These blueberry breakfast muffins are the perfect way to start your morning. They can even be used as a fantastic dessert for the family. Get ready for your home to smell heavenly!
Preparation Time: 10 Minutes | Bake Time: 20-25 Minutes | Total Time: 35 Minutes
Serves: 12 regular sized muffins
- 1 cup dairy-free milk
- ¼ cup coconut oil, melted
- 2 Tablespoons cinnamon applesauce
- ½ Tablespoon apple cider vinegar
- ½ Tablespoon pure vanilla extract
- 1 ¼ cup gluten free or regular all purpose flour
- ½ cup rolled oats + extra for muffin tops
- ½- ¾ cup brown sugar + extra for muffin tops
- 2 Tablespoons ground flax
- 2 teaspoons baking powder
- ½ teaspoons baking soda
- ¼ teaspoon sea salt
- 1 cup blueberries
- pecan halves
- Preheat your oven to 375 degrees Fahrenheit.

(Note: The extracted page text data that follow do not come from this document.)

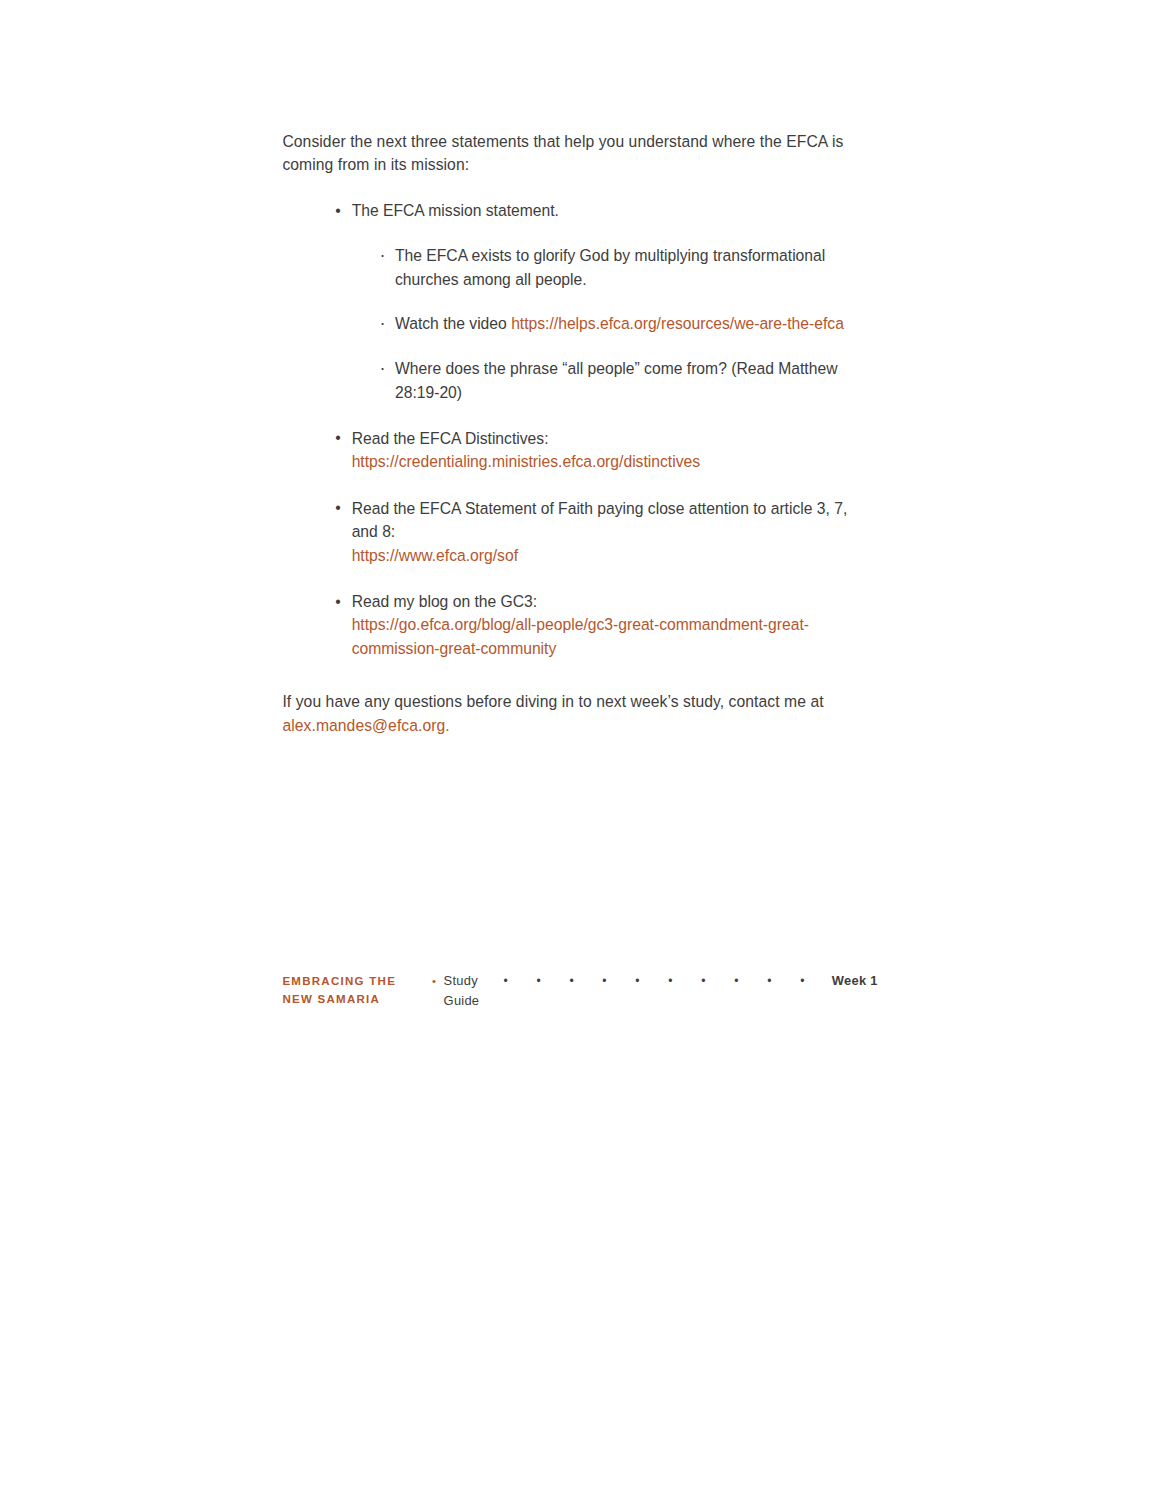Consider the next three statements that help you understand where the EFCA is coming from in its mission:
The EFCA mission statement.
The EFCA exists to glorify God by multiplying transformational churches among all people.
Watch the video https://helps.efca.org/resources/we-are-the-efca
Where does the phrase “all people” come from? (Read Matthew 28:19-20)
Read the EFCA Distinctives: https://credentialing.ministries.efca.org/distinctives
Read the EFCA Statement of Faith paying close attention to article 3, 7, and 8: https://www.efca.org/sof
Read my blog on the GC3: https://go.efca.org/blog/all-people/gc3-great-commandment-great-commission-great-community
If you have any questions before diving in to next week’s study, contact me at alex.mandes@efca.org.
Embracing the New Samaria • Study Guide • • • • • • • • • • • • • • • Week 1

- Line a muffin pan with 12 muffin cups.
- Mix wet ingredients in one small/medium sized mixing bowl.
- Next, mix dry ingredients in a medium-large sized mixing bowl.
- Pour wet ingredient bowl into the dry ingredient bowl, and mix well.
- Add blueberries and pecan halves to the muffin batter bowl, and stir.
- Divide batter evenly between muffin cups and bake for 20-25 minutes.
- Once baked, allow to cool before removing muffins from pan.